Bereits im November 2016 hatte ein Zusammenschluss von zwölf Wohlfahrtsverbänden, Anwalts- und Richtervereinigungen sowie Menschenrechtsorganisationen im November 2016 die Studie »Memorandum für faire und sorgfältige Asylverfahren in Deutschland« veröffentlicht. Das Ergebnis der Studie zeigt die Konsequenzen der Vorgaben aus dem Bundesinnenministerium und Kanzleramt auf: Zeit für eine sorgfältige Anhörung mit ausreichender Sachverhaltsaufklärung? Mangelware.
Ende 2015 hatte das Bundesamt für Migration und Flüchtlinge (BAMF) 364.664 Verfahren auf dem Tisch, im darauffolgenden Jahr 433.719. Die hastige Abarbeitung ging zu Lasten der Qualität: Neue Mitarbeiter*innen wurden unzureichend geschult, Dolmetscher*innen waren nicht ausreichend qualifiziert. Die Trennung der anhörenden und der letztlich entscheidenden Person sowie die fehlende Qualitätskontrolle innerhalb der Behörde führten zu erheblichen qualitativen Mängeln. Die Gerichtsstatistiken bestätigen die Erkenntnisse dieser Studie.
Viele Klagen sind erfolgreich
372.443 Asylverfahren sind vor den Verwaltungsgerichten anhängig (Ende 2017, Bundestag-Drucksache 19/1371, S. 51) – das ist fast das Dreifache im Vergleich zu 2016 und rund das Sechsfache zu 2015. Die Richter*innen klagen zu Recht über die fehlende Sachverhaltsaufklärung beim BAMF. Gegen ablehnende Entscheidungen klagt fast jede*r Betroffene (91,3 % zum Stand 15.02.2018, S. 50).
Öffentlich wird suggeriert, die Klagen würden grundlos erhoben. Dabei steigt die Erfolgsquote vor Gericht vor allem seit 2015 – also seit dem Jahr, in dem das Bundesamt rapide massenweise Anträge zu entscheiden hatte – stetig an. Während 2015 die Erfolgsquote noch bei 4,3 % lag, lag sie im Jahr 2017 schon bei über 22 % (S. 38 ff.). 32.522 Menschen also haben 2017 überhaupt erst vor Gericht Schutz oder einen besseren Schutzstatus erhalten.

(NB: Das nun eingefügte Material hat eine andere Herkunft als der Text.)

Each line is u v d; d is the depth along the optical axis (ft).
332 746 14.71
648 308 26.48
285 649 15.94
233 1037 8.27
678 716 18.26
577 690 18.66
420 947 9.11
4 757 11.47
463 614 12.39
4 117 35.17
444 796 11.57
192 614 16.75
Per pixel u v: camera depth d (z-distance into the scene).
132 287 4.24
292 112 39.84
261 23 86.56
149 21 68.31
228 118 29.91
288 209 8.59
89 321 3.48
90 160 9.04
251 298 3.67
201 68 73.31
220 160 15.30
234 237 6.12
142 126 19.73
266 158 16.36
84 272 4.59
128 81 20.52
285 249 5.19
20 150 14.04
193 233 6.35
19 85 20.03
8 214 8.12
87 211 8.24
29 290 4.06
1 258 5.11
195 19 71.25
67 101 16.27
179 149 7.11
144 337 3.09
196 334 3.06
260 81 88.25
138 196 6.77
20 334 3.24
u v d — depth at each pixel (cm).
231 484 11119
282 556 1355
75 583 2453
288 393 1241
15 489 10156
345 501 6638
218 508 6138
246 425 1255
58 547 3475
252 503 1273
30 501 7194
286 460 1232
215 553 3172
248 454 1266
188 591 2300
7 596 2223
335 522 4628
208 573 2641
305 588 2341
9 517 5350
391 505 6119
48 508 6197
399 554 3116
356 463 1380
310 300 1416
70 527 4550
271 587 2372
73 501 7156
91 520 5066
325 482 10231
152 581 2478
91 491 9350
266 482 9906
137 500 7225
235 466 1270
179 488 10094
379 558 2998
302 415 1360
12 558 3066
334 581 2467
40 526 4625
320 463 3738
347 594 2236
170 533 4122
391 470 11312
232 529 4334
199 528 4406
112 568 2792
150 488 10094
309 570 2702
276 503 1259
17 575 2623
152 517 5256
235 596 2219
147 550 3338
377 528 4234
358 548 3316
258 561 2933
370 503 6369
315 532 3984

Was sind die »sonstigen Erledigungen«?
Bei der Interpretation dieser Zahlen muss man beachten: Die Statistiken enthalten in der Regel die »unbereinigte Quote«. Das bedeutet, als Ablehnung zählen auch solche Fälle, in denen Verfahren als »sonstig erledigt« gelten. Das macht fast die Hälfte der abgeschlossenen Verfahren aus (45,5 %, S. 38).
Das heißt, fast jeder zweite gewinnt vor Gericht.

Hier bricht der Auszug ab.